Janie wasn’t sure that she was in the mood for the theatre when we set off for Swiss Cottage that evening, especially when I said that the subject matter was big donor philanthropy. “More your sort of subject than mine,” she said.
Still, there was the promise of a different oriental restaurant to try afterwards, Singapore Garden, a result of Janie’s research. Plus the fact that the play was billed as a short one; 90 minutes without an interval.
Janie’s spirits were further dampened when we took our seats, as a group of four people asked us to budge along our row to the end. At first Janie simply said no, so they split their group around us. Frankly, I couldn’t understand why they hadn’t gone to the other side where there were at least two blocks big enough for their group. Still, I told Janie that I thought she had responded rather abruptly, so Janie relented and we ended up tucked in the corner. “They didn’t even say thank you and I’m stuck with a lousy view,” fumed Janie.

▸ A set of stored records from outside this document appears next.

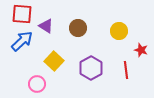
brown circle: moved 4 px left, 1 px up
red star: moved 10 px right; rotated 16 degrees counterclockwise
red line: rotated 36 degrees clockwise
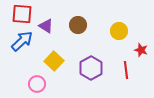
brown circle: moved 3 px up
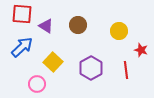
blue arrow: moved 6 px down
yellow square: moved 1 px left, 1 px down
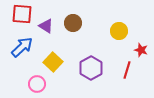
brown circle: moved 5 px left, 2 px up
red line: moved 1 px right; rotated 24 degrees clockwise
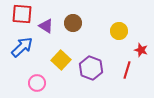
yellow square: moved 8 px right, 2 px up
purple hexagon: rotated 10 degrees counterclockwise
pink circle: moved 1 px up
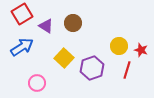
red square: rotated 35 degrees counterclockwise
yellow circle: moved 15 px down
blue arrow: rotated 10 degrees clockwise
yellow square: moved 3 px right, 2 px up
purple hexagon: moved 1 px right; rotated 20 degrees clockwise
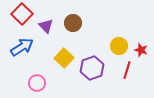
red square: rotated 15 degrees counterclockwise
purple triangle: rotated 14 degrees clockwise
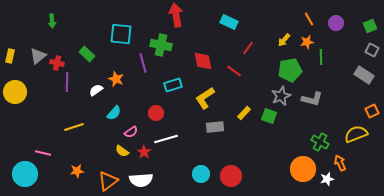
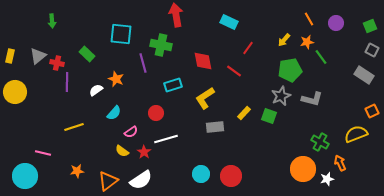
green line at (321, 57): rotated 35 degrees counterclockwise
cyan circle at (25, 174): moved 2 px down
white semicircle at (141, 180): rotated 30 degrees counterclockwise
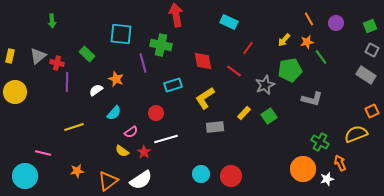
gray rectangle at (364, 75): moved 2 px right
gray star at (281, 96): moved 16 px left, 11 px up
green square at (269, 116): rotated 35 degrees clockwise
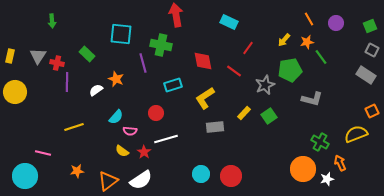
gray triangle at (38, 56): rotated 18 degrees counterclockwise
cyan semicircle at (114, 113): moved 2 px right, 4 px down
pink semicircle at (131, 132): moved 1 px left, 1 px up; rotated 40 degrees clockwise
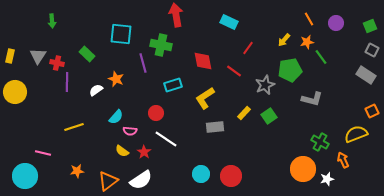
white line at (166, 139): rotated 50 degrees clockwise
orange arrow at (340, 163): moved 3 px right, 3 px up
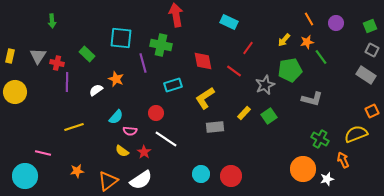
cyan square at (121, 34): moved 4 px down
green cross at (320, 142): moved 3 px up
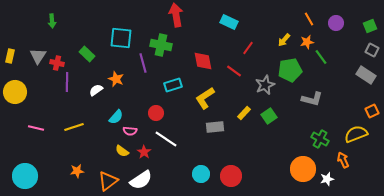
pink line at (43, 153): moved 7 px left, 25 px up
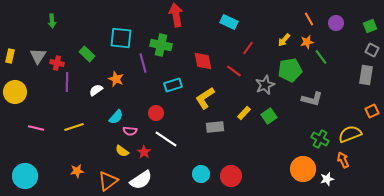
gray rectangle at (366, 75): rotated 66 degrees clockwise
yellow semicircle at (356, 134): moved 6 px left
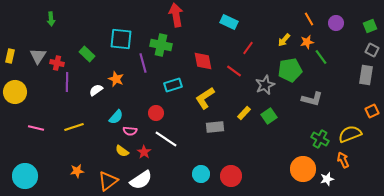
green arrow at (52, 21): moved 1 px left, 2 px up
cyan square at (121, 38): moved 1 px down
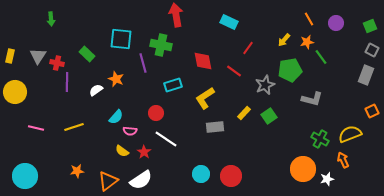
gray rectangle at (366, 75): rotated 12 degrees clockwise
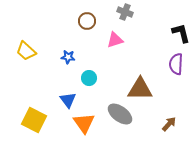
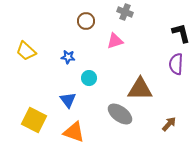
brown circle: moved 1 px left
pink triangle: moved 1 px down
orange triangle: moved 10 px left, 9 px down; rotated 35 degrees counterclockwise
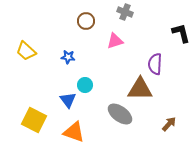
purple semicircle: moved 21 px left
cyan circle: moved 4 px left, 7 px down
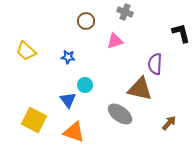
brown triangle: rotated 12 degrees clockwise
brown arrow: moved 1 px up
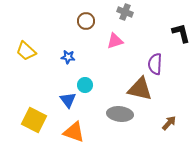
gray ellipse: rotated 30 degrees counterclockwise
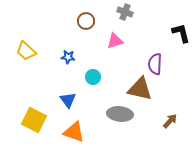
cyan circle: moved 8 px right, 8 px up
brown arrow: moved 1 px right, 2 px up
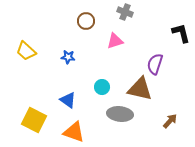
purple semicircle: rotated 15 degrees clockwise
cyan circle: moved 9 px right, 10 px down
blue triangle: rotated 18 degrees counterclockwise
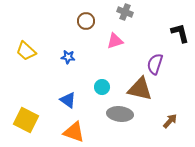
black L-shape: moved 1 px left
yellow square: moved 8 px left
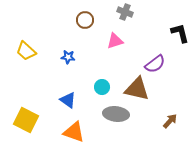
brown circle: moved 1 px left, 1 px up
purple semicircle: rotated 145 degrees counterclockwise
brown triangle: moved 3 px left
gray ellipse: moved 4 px left
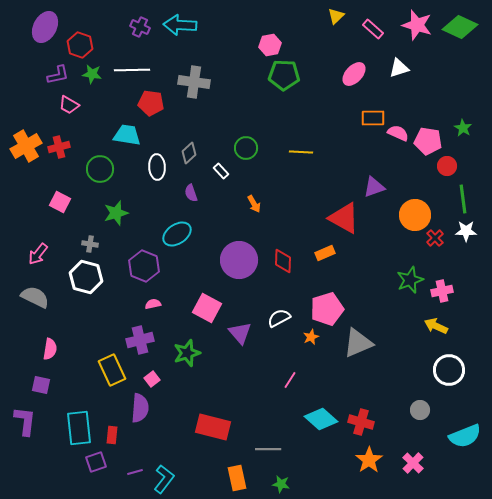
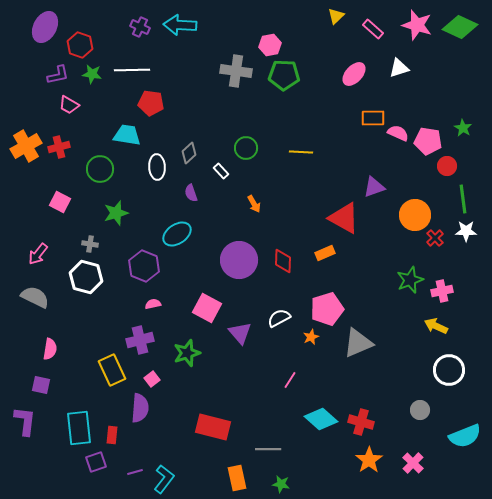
gray cross at (194, 82): moved 42 px right, 11 px up
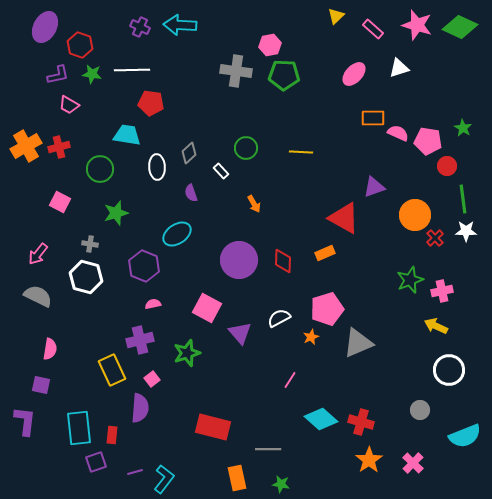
gray semicircle at (35, 297): moved 3 px right, 1 px up
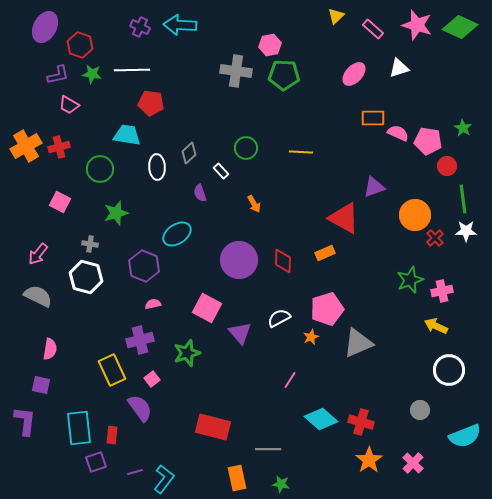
purple semicircle at (191, 193): moved 9 px right
purple semicircle at (140, 408): rotated 40 degrees counterclockwise
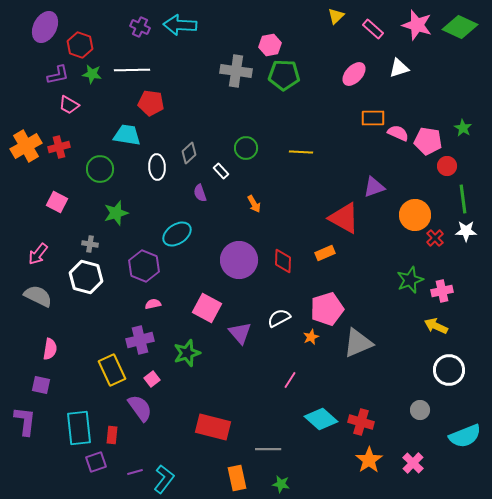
pink square at (60, 202): moved 3 px left
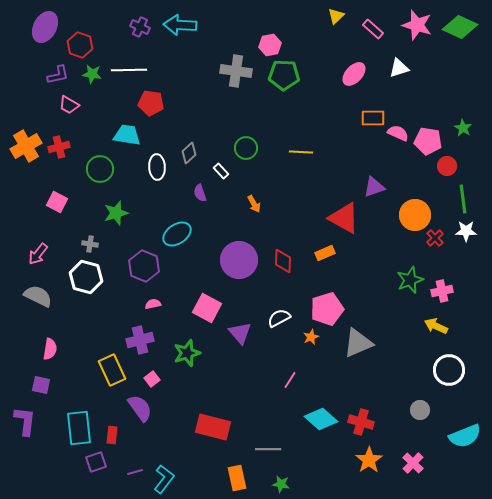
white line at (132, 70): moved 3 px left
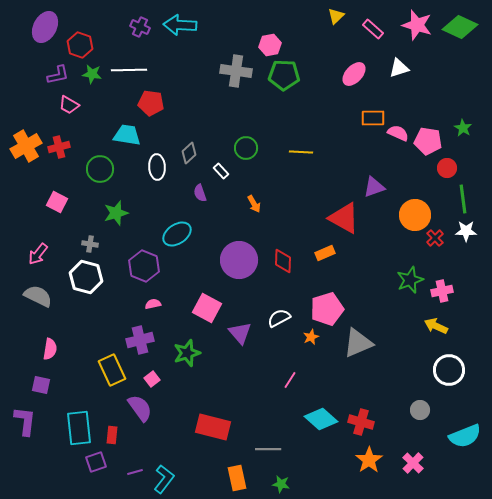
red circle at (447, 166): moved 2 px down
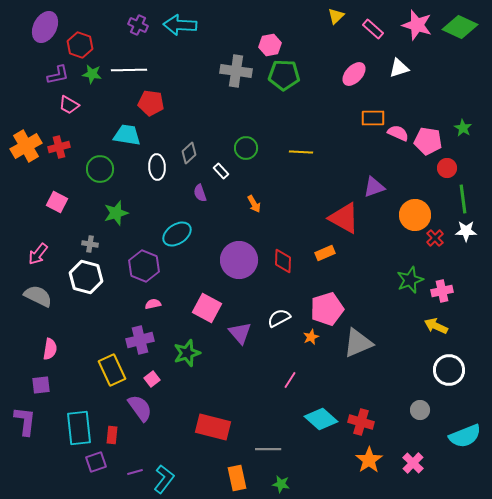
purple cross at (140, 27): moved 2 px left, 2 px up
purple square at (41, 385): rotated 18 degrees counterclockwise
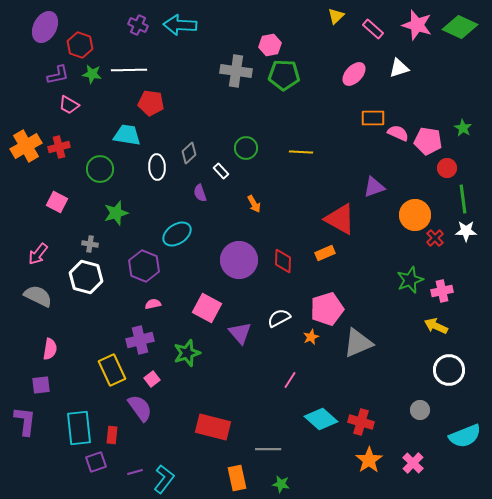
red triangle at (344, 218): moved 4 px left, 1 px down
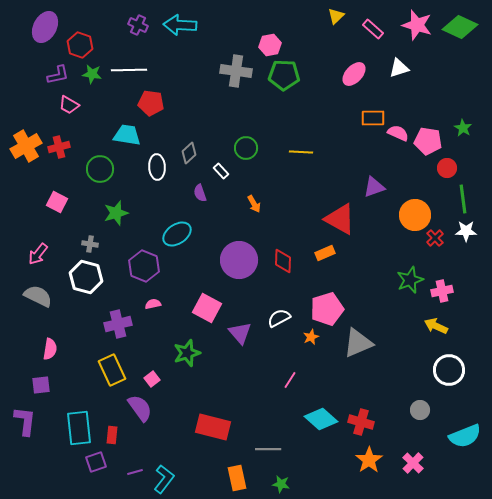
purple cross at (140, 340): moved 22 px left, 16 px up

After a while, I turned to the gentleman next to me and arranged for us to sit more centrally while they took the four corner seats, which seemed fairer in the circumstances. One woman in front of us turned round and said to Janie, “good on you; I hate it when people badger me like that.” Oh for the relative simplicity of allocated seats.
Anyway, it turned out that this was a really good play/production. The set is simple but clever, as furniture representing different locations get tucked away into the walls of other locations; not original but well done in this play. The acting from all four was excellent.
The plot satisfying enough. We aren’t really made to dig too deep into the moral dilemmas around conscience-salving donors, but there is enough intrigue, love interest and moral uncertainty to keep you guessing and to make you think. Well worth the 90 minutes and the modest price for tickets downstairs. We continue to see the Hampstead Downstairs as a gem of a place with a terrific hit rate from our point of view.
Downstairs productions don’t get formal reviews, of course, but it is covered well on monkeymatterstheatre.com, also on the oughttobeclowns blogspot. The latter points out how very special Sinéad Matthews is as an up and coming actress. We first spotted her more than 10 years ago, in The Wild Duck at the Donmar, when she was but a nipper.
Later, to add compliment to remedy, we thoroughly enjoyed our Singapore Garden dinner. Where has that place been all our lives? Well, it’s been in Swiss Cottage/South Hampstead for some while I gather.